§ ABOUT THIS TASK: Collect every line in the entries below that contains the word "para", copying each one in full.

§ SUPPLIED INFORMATION:

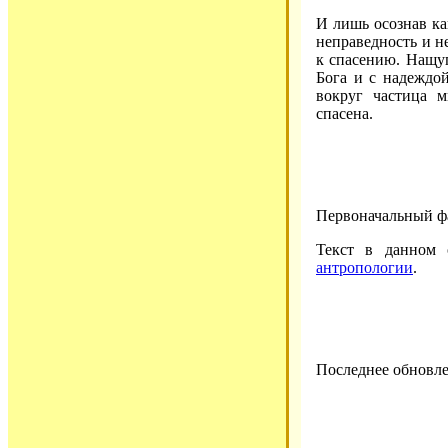
И лишь осознав к
неправедность и н
к спасению. Нащуп
Бога и с надеждо
вокруг частица м
спасена.
Первоначальный ф
Текст в данном
антропологии
.
Последнее обновле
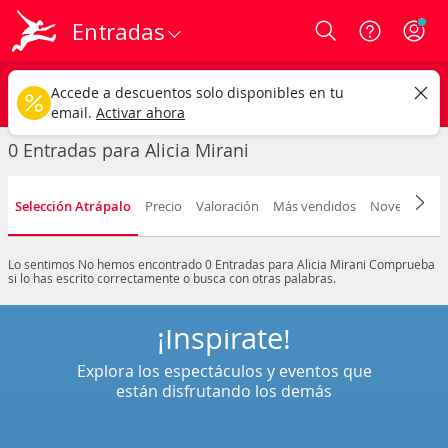
Entradas
Login
Alicia Mirani
CAMBIAR
Accede a descuentos solo disponibles en tu
Cualquier tipo
Cualquier fecha
email.
Activar ahora
0 Entradas para Alicia Mirani
Selección Atrápalo
Precio
Valoración
Más vendidos
Novedad
F
Lo sentimos
No hemos encontrado 0 Entradas para Alicia Mirani
Comprueba
si lo has escrito correctamente o busca con otras palabras.
¡Inspírate!
Explora los espectáculos y eventos que
están disfrutando los demás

§ RESULT FOR THIS TASK:
0 Entradas para Alicia Mirani
No hemos encontrado 0 Entradas para Alicia Mirani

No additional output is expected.